• [Exercise requirements]:
Copy every line of the data exactly, keeping out any picture.

Supplied data section start

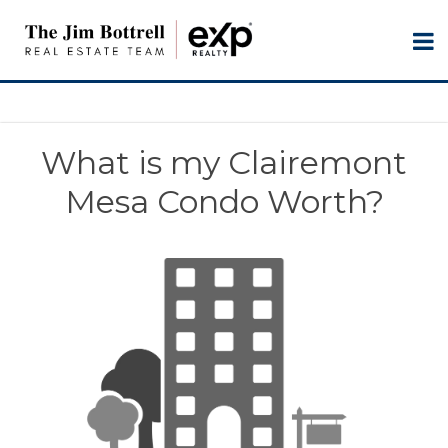
What is my Clairemont
Mesa Condo Worth?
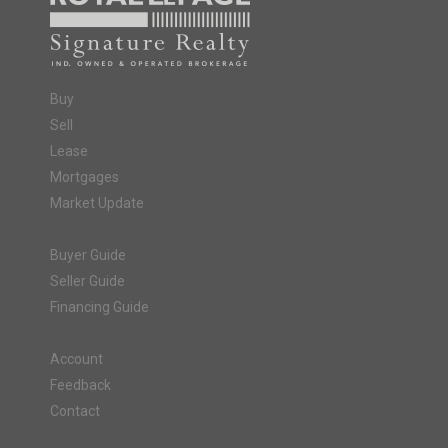
Buy
Sell
Lease
Mortgages
Market Update
Buyer Guide
Seller Guide
Financing Guide
Account
Feedback
Contact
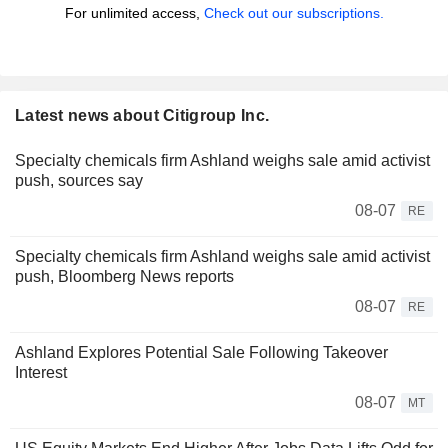
For unlimited access,
Check out our subscriptions.
Latest news about Citigroup Inc.
Specialty chemicals firm Ashland weighs sale amid activist
push, sources say
08-07
RE
Specialty chemicals firm Ashland weighs sale amid activist
push, Bloomberg News reports
08-07
RE
Ashland Explores Potential Sale Following Takeover
Interest
08-07
MT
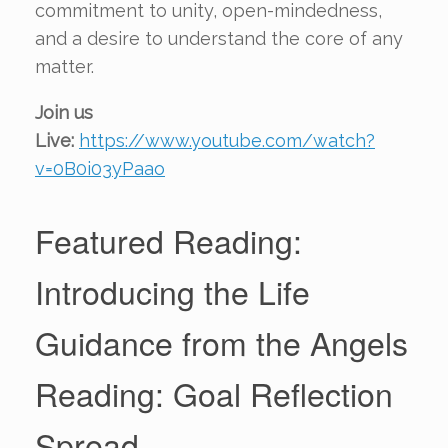
commitment to unity, open-mindedness,
and a desire to understand the core of any
matter.
Join us
Live:
https://www.youtube.com/watch?
v=0B0i03yPaao
Featured Reading:
Introducing the Life
Guidance from the Angels
Reading: Goal Reflection
Spread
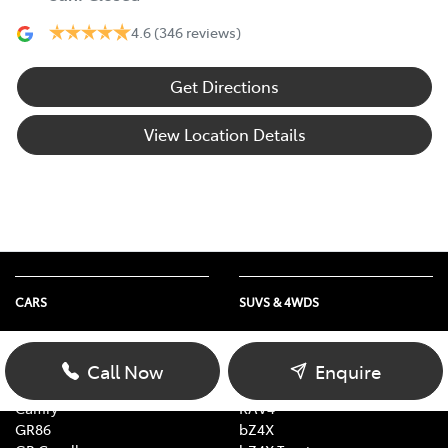
4.6
(346 reviews)
Get Directions
View Location Details
CARS
SUVS & 4WDS
Yaris
Yaris Cross
Corolla Hatch
Corolla Cross
Call Now
Enquire
Corolla Sedan
C-HR
Camry
RAV4
GR86
bZ4X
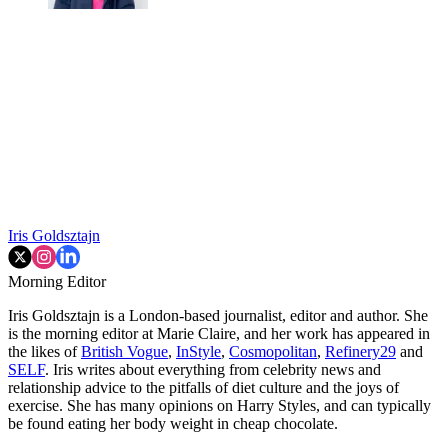
Iris Goldsztajn
Morning Editor
Iris Goldsztajn is a London-based journalist, editor and author. She
is the morning editor at Marie Claire, and her work has appeared in
the likes of
British Vogue
,
InStyle
,
Cosmopolitan
,
Refinery29
and
SELF
. Iris writes about everything from celebrity news and
relationship advice to the pitfalls of diet culture and the joys of
exercise. She has many opinions on Harry Styles, and can typically
be found eating her body weight in cheap chocolate.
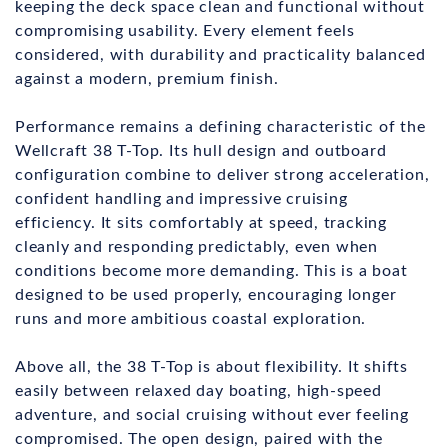
keeping the deck space clean and functional without
compromising usability. Every element feels
considered, with durability and practicality balanced
against a modern, premium finish.
Performance remains a defining characteristic of the
Wellcraft 38 T-Top. Its hull design and outboard
configuration combine to deliver strong acceleration,
confident handling and impressive cruising
efficiency. It sits comfortably at speed, tracking
cleanly and responding predictably, even when
conditions become more demanding. This is a boat
designed to be used properly, encouraging longer
runs and more ambitious coastal exploration.
Above all, the 38 T-Top is about flexibility. It shifts
easily between relaxed day boating, high-speed
adventure, and social cruising without ever feeling
compromised. The open design, paired with the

Supplied data section end

• [Solution for this exercise]:
What is my Clairemont
Mesa Condo Worth?
Buy
Sell
Lease
Mortgages
Market Update
Buyer Guide
Seller Guide
Financing Guide
Account
Feedback
Contact
For unlimited access,
Check out our subscriptions.
Latest news about Citigroup Inc.
Specialty chemicals firm Ashland weighs sale amid activist
push, sources say
08-07
RE
Specialty chemicals firm Ashland weighs sale amid activist
push, Bloomberg News reports
08-07
RE
Ashland Explores Potential Sale Following Takeover
Interest
08-07
MT
commitment to unity, open-mindedness,
and a desire to understand the core of any
matter.
Join us
Live:
https://www.youtube.com/watch?
v=0B0i03yPaao
Featured Reading:
Introducing the Life
Guidance from the Angels
Reading: Goal Reflection
Spread
4.6
(346 reviews)
Get Directions
View Location Details
CARS
SUVS & 4WDS
Yaris
Yaris Cross
Corolla Hatch
Corolla Cross
Call Now
Enquire
Corolla Sedan
C-HR
Camry
RAV4
GR86
bZ4X
Iris Goldsztajn
Morning Editor
Iris Goldsztajn is a London-based journalist, editor and author. She
is the morning editor at Marie Claire, and her work has appeared in
the likes of
British Vogue
,
InStyle
,
Cosmopolitan
,
Refinery29
and
SELF
. Iris writes about everything from celebrity news and
relationship advice to the pitfalls of diet culture and the joys of
exercise. She has many opinions on Harry Styles, and can typically
be found eating her body weight in cheap chocolate.
keeping the deck space clean and functional without
compromising usability. Every element feels
considered, with durability and practicality balanced
against a modern, premium finish.
Performance remains a defining characteristic of the
Wellcraft 38 T-Top. Its hull design and outboard
configuration combine to deliver strong acceleration,
confident handling and impressive cruising
efficiency. It sits comfortably at speed, tracking
cleanly and responding predictably, even when
conditions become more demanding. This is a boat
designed to be used properly, encouraging longer
runs and more ambitious coastal exploration.
Above all, the 38 T-Top is about flexibility. It shifts
easily between relaxed day boating, high-speed
adventure, and social cruising without ever feeling
compromised. The open design, paired with the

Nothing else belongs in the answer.